Duplicate the lines of the data below, starting at the line containing "common name: Brown-veined white" and ending at the line containing "scientific name: Pinus strobus", both included.
----- Dataset rows
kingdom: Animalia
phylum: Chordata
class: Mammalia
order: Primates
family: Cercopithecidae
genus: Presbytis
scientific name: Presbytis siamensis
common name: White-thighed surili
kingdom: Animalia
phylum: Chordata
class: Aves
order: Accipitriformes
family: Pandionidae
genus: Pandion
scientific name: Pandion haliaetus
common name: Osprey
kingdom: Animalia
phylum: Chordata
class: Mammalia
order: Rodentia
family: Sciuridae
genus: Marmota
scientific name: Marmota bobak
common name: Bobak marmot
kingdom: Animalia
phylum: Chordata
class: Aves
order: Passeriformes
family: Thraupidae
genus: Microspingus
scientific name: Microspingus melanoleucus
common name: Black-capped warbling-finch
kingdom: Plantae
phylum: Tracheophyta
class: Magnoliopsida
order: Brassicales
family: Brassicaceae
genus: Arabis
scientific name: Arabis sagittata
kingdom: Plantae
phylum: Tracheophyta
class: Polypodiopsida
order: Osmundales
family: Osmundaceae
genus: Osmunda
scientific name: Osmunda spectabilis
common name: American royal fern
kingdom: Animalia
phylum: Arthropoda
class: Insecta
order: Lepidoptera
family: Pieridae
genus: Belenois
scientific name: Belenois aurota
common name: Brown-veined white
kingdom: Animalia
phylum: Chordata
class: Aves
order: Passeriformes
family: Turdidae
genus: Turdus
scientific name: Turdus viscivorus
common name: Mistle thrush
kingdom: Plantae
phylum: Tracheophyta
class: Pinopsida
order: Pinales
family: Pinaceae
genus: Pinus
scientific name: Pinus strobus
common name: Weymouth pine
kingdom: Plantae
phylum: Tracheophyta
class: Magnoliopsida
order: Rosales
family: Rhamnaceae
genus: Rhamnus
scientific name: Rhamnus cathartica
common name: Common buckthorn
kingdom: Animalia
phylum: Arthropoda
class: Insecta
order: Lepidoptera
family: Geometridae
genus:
----------
#### Response to this task
common name: Brown-veined white
kingdom: Animalia
phylum: Chordata
class: Aves
order: Passeriformes
family: Turdidae
genus: Turdus
scientific name: Turdus viscivorus
common name: Mistle thrush
kingdom: Plantae
phylum: Tracheophyta
class: Pinopsida
order: Pinales
family: Pinaceae
genus: Pinus
scientific name: Pinus strobus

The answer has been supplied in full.